3. You are correct that most people can barely remember a time when women were not fully integrated into the work force and modern capitalist society. If fact today they dominate the modern university campus. The vast majority of graduates today are women and not men. Of course the massive entrance of women to the working world has more to do with Wall St. and the capitalistic system wanting more workers than it does anything to do with "making women happy". But that is a subject for another day.
The treatment of women in evangelical churches has absolutely nothing to do with transgenderism. Go fish.
Well that was a slight digression from the main topic.
So lets stick to the topic.
Where is your evidence that "women were taught that they mattered less to God than men did" heresy is actually being taught in the majority of evangelical churches?
Yes, let's.
Barr's article questions the orthodoxy explained in this article, which also shows some of the weaknesses of the orthodoxy and how far you have to stretch to get to the rigid 1950s roles evangelicals want to claim the Bible supports.
https://www.washingtonpost.com/religion/2018/09/21/what-draws-women-religion-that-says-men-should-be-charge/
You can just stop right there.
You think the 1950s had "ridged roles"....as compared to every single other era of human history?
What about the early 1800s when the average family lived on less than a dollar a day...the United Nations cut off for absolute poverty today. When most people had never travelled more than 20 miles from their birth place.
What about the 1500s during the 30 years war?
What about 1066?
What about the past 20,000+ years that humans have been on this planet.
When some talks about the "rigidness" of the 1950s you know you are fundamentally dealing with an unserious person.
The 1950s saw the introduction of domestic appliances, antibiotics, and a host of other labor saving innovations.
Compared to the rest of human history is was hands down the most free and cushy for women, as well as for men....compared to all other previous centuries of human existence.
You also said Christianity was radical at the time for having women in leadership? WHAT
Have you never heard of the cult of Dionysus that was all over the Greco-Roman world? Who's leadership was always women. Or the Vestal virgins in Rome? Or the cults of Hera, Athena, etc?

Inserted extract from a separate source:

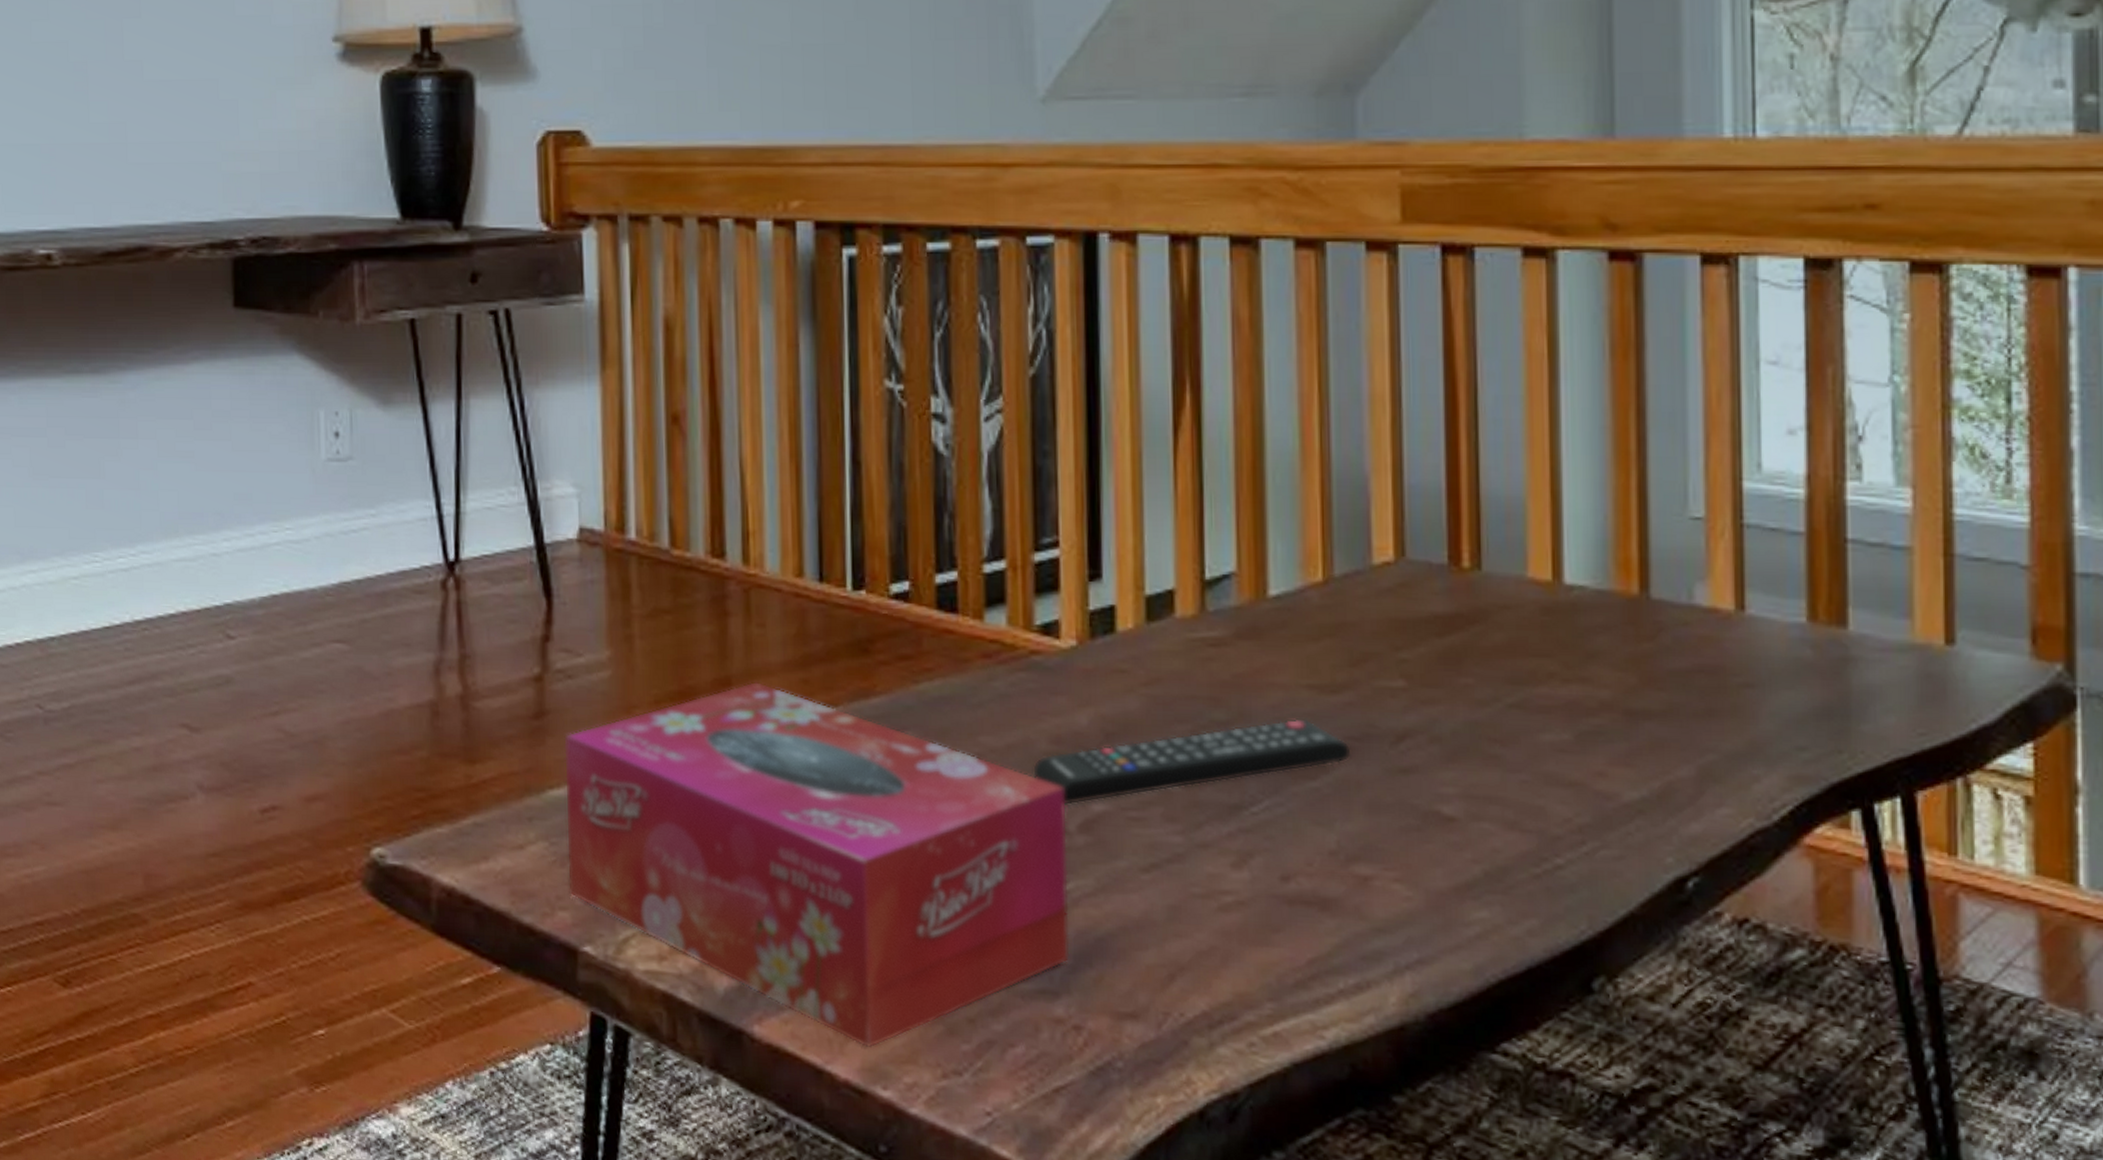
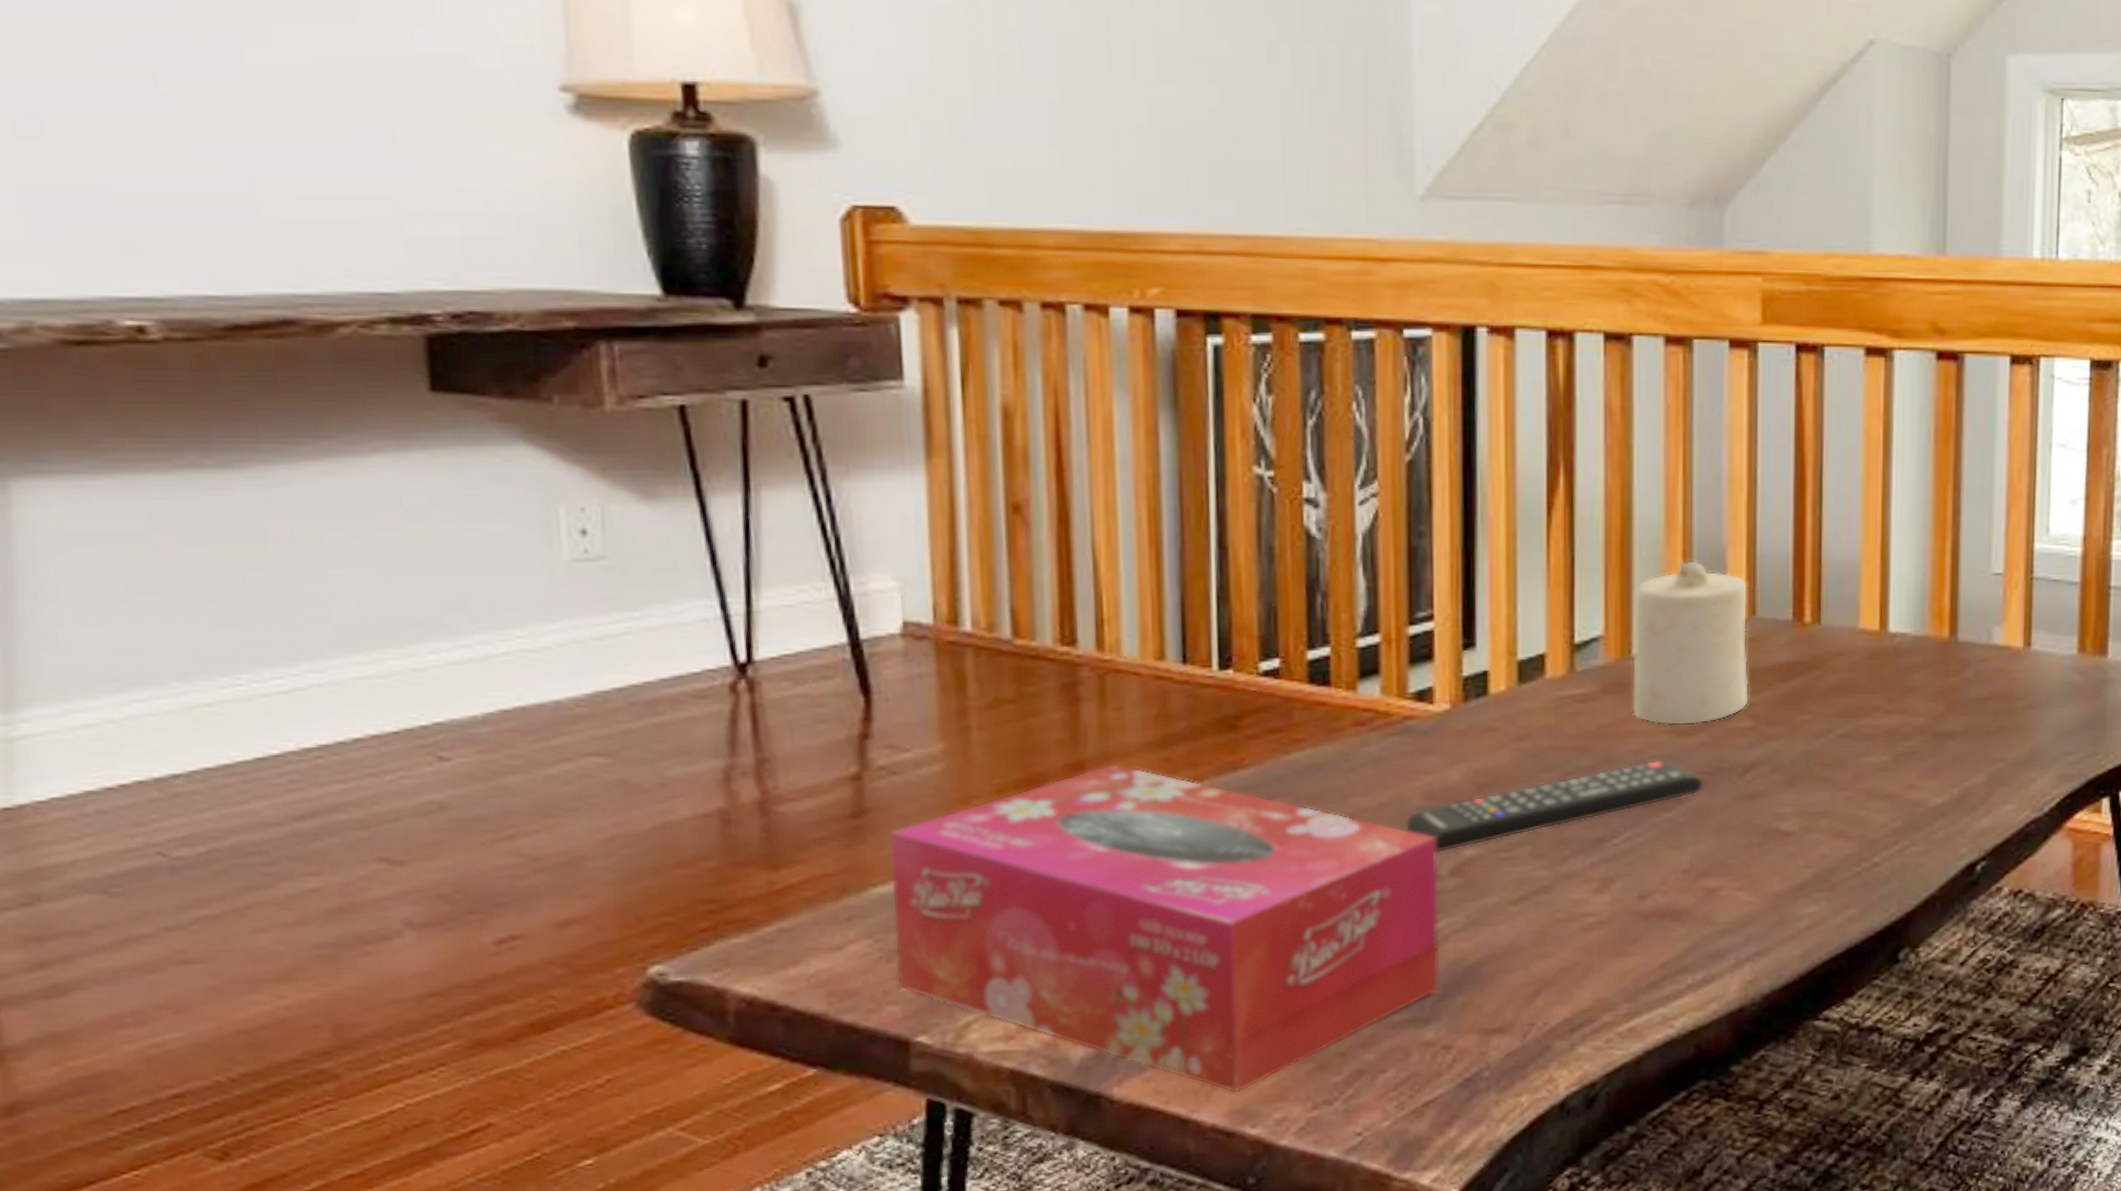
candle: none [1267,489,1401,681] -> present [1631,560,1750,726]

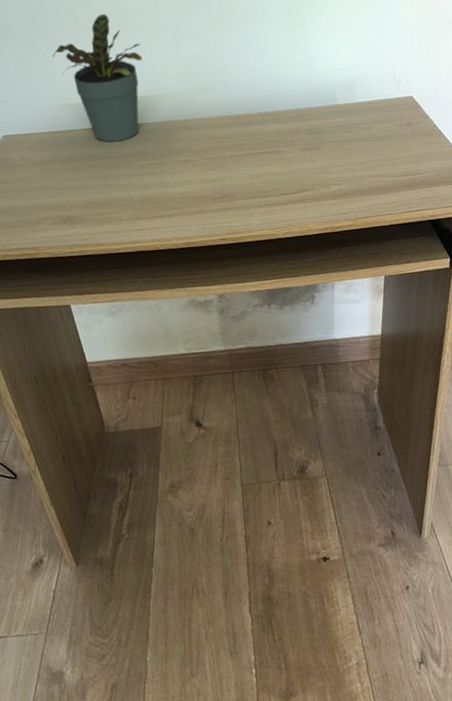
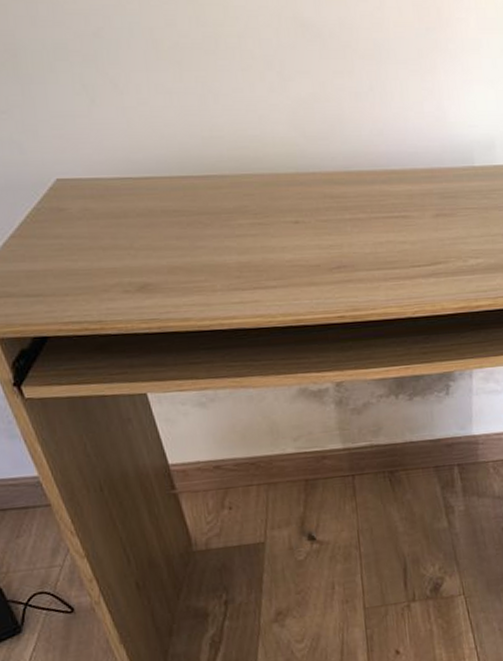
potted plant: present [52,14,143,142] -> none [124,38,241,195]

https://www.nytimes.com/1985/04/30/science/women-s-cults-of-antiquity-the-veil-rises.htmlhttps://womeninantiquity.wordpress.com/2018/11/29/the-cults-of-hera/https://www.ancientpages.com/2016/07/27/role-priests-priestesses-ancient-greece/"In ancient Greece, both men and women could become priests and priestesses. In most cases, it was a custom that priests were the same sex as the god they served. Most women who became priestesses were either virgins or beyond child bearing age."
Christianity being a sky-god worshiping religion of Abrahamic origin was far far more patriarchal than most of the earth mother religions of the pagan world.
In 40 A.D a female priest would have been a normal thing in the Mediterranean world...by 400 A.D. it would have been an oxymoron.
Indeed the rise of Christianity crushed female spiritual leadership and authority.